> _Supplied text_:

=-=-=-=-=

If Mr. Krugman’s views are no longer welcome in Paris, I wonder what country would be willing to adopt his strategy.  Cuba’s G/GDP ratio is at 66%, probably a tad high for even Paul Krugman. And don’t forget that this is the guy who thinks market monetarists are a failure because our views aren’t popular with GOP Congressmen.

PS.  Mean-spirited Sweden’s government scrapes by spending a measly 51.2% of GDP.

HT:  Patrick Sullivan



34 Responses to “French Socialists purge far-left wing Krugmanites from government”

  1. Gravatar of Biased Stats Biased Stats
    26. August 2014 at 04:42

    Dear Scott,

    Arnaud Montebourg, the left-wing minister that just got fired from Hollande’s government, is not arguing in favor of higher spending as a share of GDP, but in favor of slowing the speed at which deficits are reduced.

    His plan is to cut spending by 2.5% of GDP, and use this cut in spending to give back 0.8% to households, 0.8% to firms, 0.8% to deficit reduction. By Krugman’s standards, even Montebourg is still an austerian because his tax cut doesn’t match his spending cut. It’s nevertheless a critique of Hollande’s plan, who want to reduce the deficit by more than 0.8%, and give tax cuts mainly to firms.

    I like your blog and have been following you for years, but please don’t misportray France’s politics.

=-=-=-=-=

> _Data extract_:
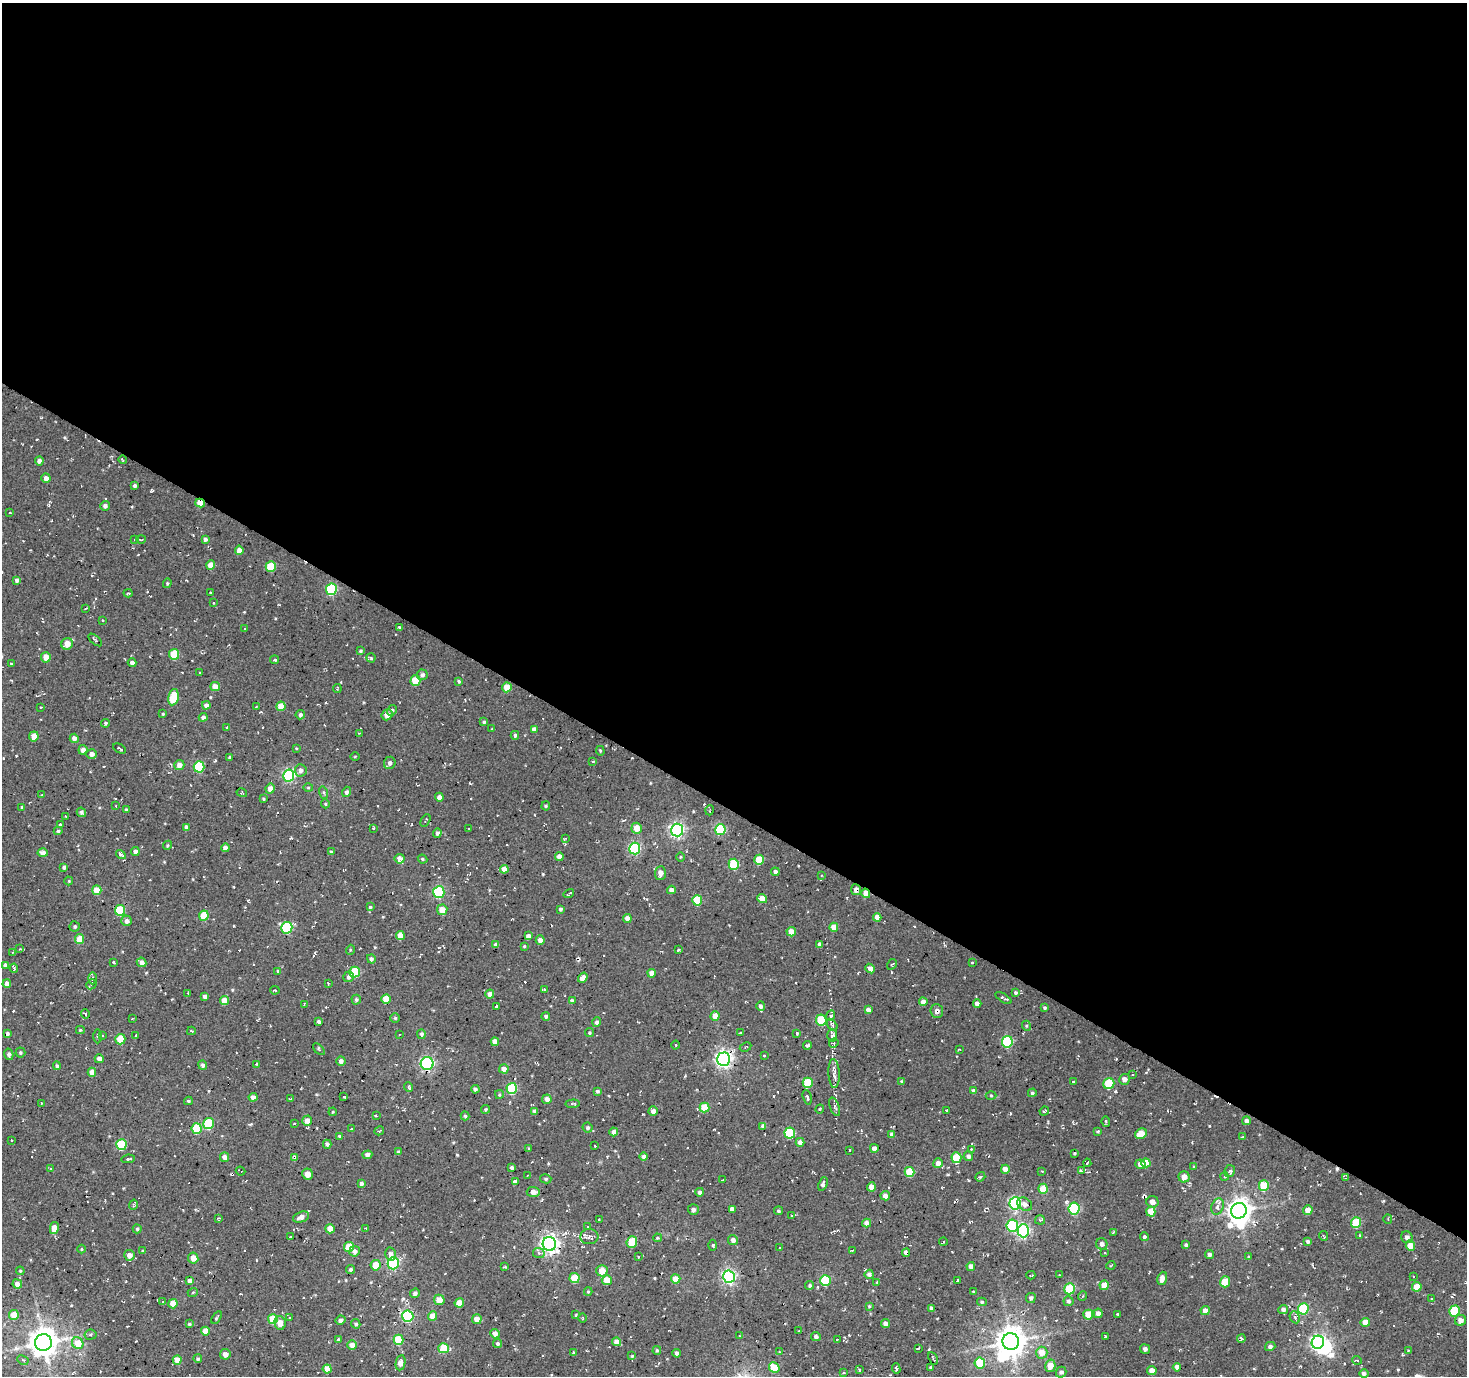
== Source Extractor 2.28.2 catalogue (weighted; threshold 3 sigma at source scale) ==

=-=-=-=-=

Print everything in the post on French politics from "34 Responses to" down to "mainly to firms.", word for word. Work only from the post on French politics, not from the material.

34 Responses to “French Socialists purge far-left wing Krugmanites from government”

  1. Gravatar of Biased Stats Biased Stats
    26. August 2014 at 04:42

    Dear Scott,

    Arnaud Montebourg, the left-wing minister that just got fired from Hollande’s government, is not arguing in favor of higher spending as a share of GDP, but in favor of slowing the speed at which deficits are reduced.

    His plan is to cut spending by 2.5% of GDP, and use this cut in spending to give back 0.8% to households, 0.8% to firms, 0.8% to deficit reduction. By Krugman’s standards, even Montebourg is still an austerian because his tax cut doesn’t match his spending cut. It’s nevertheless a critique of Hollande’s plan, who want to reduce the deficit by more than 0.8%, and give tax cuts mainly to firms.